The fundamental problem is that the facilitator cannot be a for-profit entity, which is why universal healthcare in other countries are run by the government.

replies(1): >>39373765 #
7. codegeek ◴[] No.39373765[source]
SO I am not totally against Universal healthcare idea Heck, anytihng will be worth tyring compared to what we do today. But US is a very large country and we already have Medicare program which is full or fraud and abuse and pork. I am not one of those "GOvt is bad in everything" but I am suspicious of Govt. being able to run most things efficiently.

I personally think if you calculate the cost of healthcare paid by an individual/family to Insurance companies and take most of that way by getting rid of insurance in EVERYTHING, even paying out of pocket for most visits will be cheaper overall. Keep Insurance only for catastrophic stuff like a major illness, accident, surgery, cancer etc.

A good compromise/balance would be "get rid of insurance premiums/deductibles/copays for general stuff" and let people pay out of pocket. Govt can subsidize those who cannot afford even the lower out of pocket costs (may be baswed on income etc).

replies(1): >>39377107 #
8. natdempk ◴[] No.39374069[source]
I'm also interested in this one, though I lack specific experience in the healthcare industry to understand the problems.

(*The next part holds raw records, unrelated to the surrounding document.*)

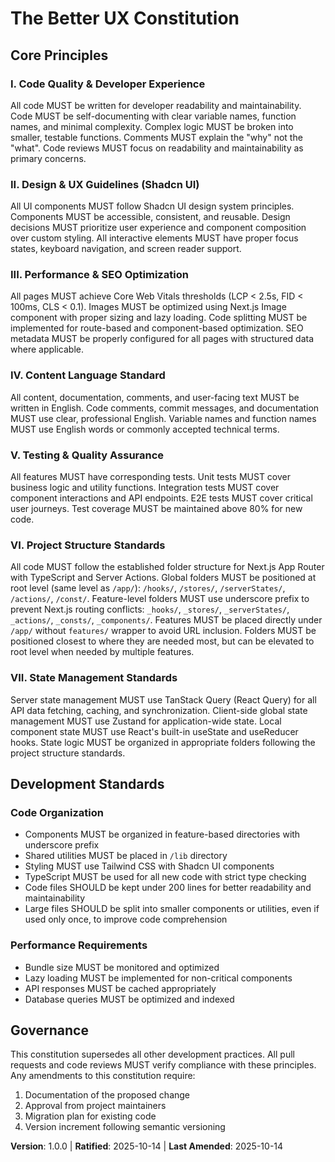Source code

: <!--
Sync Impact Report:
Version change: 0.0.0 → 1.0.0
Modified principles: N/A
Added sections: N/A
Removed sections: N/A
Templates requiring updates: ⚠ pending - plan-template.md, spec-template.md, tasks-template.md
Follow-up TODOs: None
-->

# The Better UX Constitution

## Core Principles

### I. Code Quality & Developer Experience
All code MUST be written for developer readability and maintainability. Code MUST be self-documenting with clear variable names, function names, and minimal complexity. Complex logic MUST be broken into smaller, testable functions. Comments MUST explain the "why" not the "what". Code reviews MUST focus on readability and maintainability as primary concerns.

### II. Design & UX Guidelines (Shadcn UI)
All UI components MUST follow Shadcn UI design system principles. Components MUST be accessible, consistent, and reusable. Design decisions MUST prioritize user experience and component composition over custom styling. All interactive elements MUST have proper focus states, keyboard navigation, and screen reader support.

### III. Performance & SEO Optimization
All pages MUST achieve Core Web Vitals thresholds (LCP < 2.5s, FID < 100ms, CLS < 0.1). Images MUST be optimized using Next.js Image component with proper sizing and lazy loading. Code splitting MUST be implemented for route-based and component-based optimization. SEO metadata MUST be properly configured for all pages with structured data where applicable.

### IV. Content Language Standard
All content, documentation, comments, and user-facing text MUST be written in English. Code comments, commit messages, and documentation MUST use clear, professional English. Variable names and function names MUST use English words or commonly accepted technical terms.

### V. Testing & Quality Assurance
All features MUST have corresponding tests. Unit tests MUST cover business logic and utility functions. Integration tests MUST cover component interactions and API endpoints. E2E tests MUST cover critical user journeys. Test coverage MUST be maintained above 80% for new code.

### VI. Project Structure Standards
All code MUST follow the established folder structure for Next.js App Router with TypeScript and Server Actions. Global folders MUST be positioned at root level (same level as `/app/`): `/hooks/`, `/stores/`, `/serverStates/`, `/actions/`, `/const/`. Feature-level folders MUST use underscore prefix to prevent Next.js routing conflicts: `_hooks/`, `_stores/`, `_serverStates/`, `_actions/`, `_consts/`, `_components/`. Features MUST be placed directly under `/app/` without `features/` wrapper to avoid URL inclusion. Folders MUST be positioned closest to where they are needed most, but can be elevated to root level when needed by multiple features.

### VII. State Management Standards
Server state management MUST use TanStack Query (React Query) for all API data fetching, caching, and synchronization. Client-side global state management MUST use Zustand for application-wide state. Local component state MUST use React's built-in useState and useReducer hooks. State logic MUST be organized in appropriate folders following the project structure standards.

## Development Standards

### Code Organization
- Components MUST be organized in feature-based directories with underscore prefix
- Shared utilities MUST be placed in `/lib` directory
- Styling MUST use Tailwind CSS with Shadcn UI components
- TypeScript MUST be used for all new code with strict type checking
- Code files SHOULD be kept under 200 lines for better readability and maintainability
- Large files SHOULD be split into smaller components or utilities, even if used only once, to improve code comprehension

### Performance Requirements
- Bundle size MUST be monitored and optimized
- Lazy loading MUST be implemented for non-critical components
- API responses MUST be cached appropriately
- Database queries MUST be optimized and indexed

## Governance

This constitution supersedes all other development practices. All pull requests and code reviews MUST verify compliance with these principles. Any amendments to this constitution require:
1. Documentation of the proposed change
2. Approval from project maintainers
3. Migration plan for existing code
4. Version increment following semantic versioning

**Version**: 1.0.0 | **Ratified**: 2025-10-14 | **Last Amended**: 2025-10-14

Does anyone have good resources to understanding the bloat of the industry as well as the regulatory constraints? I realize that the complexity here is almost infinite, but I do think you can potentially find inroads and compete along those.

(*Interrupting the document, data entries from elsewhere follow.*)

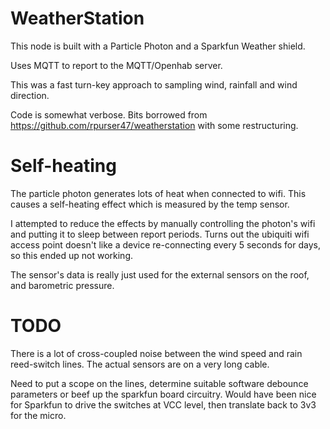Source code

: # WeatherStation

This node is built with a Particle Photon and a Sparkfun Weather shield.

Uses MQTT to report to the MQTT/Openhab server.

This was a fast turn-key approach to sampling wind, rainfall and wind direction.

Code is somewhat verbose. Bits borrowed from https://github.com/rpurser47/weatherstation with some restructuring.

# Self-heating

The particle photon generates lots of heat when connected to wifi. This causes a self-heating effect which is measured by the temp sensor.

I attempted to reduce the effects by manually controlling the photon's wifi and putting it to sleep between report periods.
Turns out the ubiquiti wifi access point doesn't like a device re-connecting every 5 seconds for days, so this ended up not working.

The sensor's data is really just used for the external sensors on the roof, and barometric pressure.

# TODO

There is a lot of cross-coupled noise between the wind speed and rain reed-switch lines. The actual sensors are on a very long cable.

Need to put a scope on the lines, determine suitable software debounce parameters or beef up the sparkfun board circuitry. Would have been nice for Sparkfun to drive the switches at VCC level, then translate back to 3v3 for the micro.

I also don't think being a more efficient "middleman" is a bad thing. There are always going to be providers of services that are incentivized by making money. The key in my mind is to keep it in a respectable/realistic place for customers, as well as eliminate toil/confusion. It feels like you could get both outcomes and also align for better patient care/experience. For example everyone loves Costco, yet they still are a "middleman" between you and the goods you want.

9. miki123211 ◴[] No.39376111[source]
This is called a robo lawyer, there was an YC startup (whose name I don't remember any more) who tried this and basically had to shut down for obvious reasons.

Companies don't want poor people to have easy access to this stuff.

10. Ensorceled ◴[] No.39377107{3}[source]
> SO I am not totally against Universal healthcare idea Heck, anytihng will be worth tyring compared to what we do today. But US is a very large country and we already have Medicare program which is full or fraud and abuse and pork. I am not one of those "GOvt is bad in everything" but I am suspicious of Govt. being able to run most things efficiently.

US Health care is so massively inefficient (results per dollar per capita) that this reluctance to switch to single payer like the rest of the developed world is a level of cognitive dissonance that continues to flabbergast me.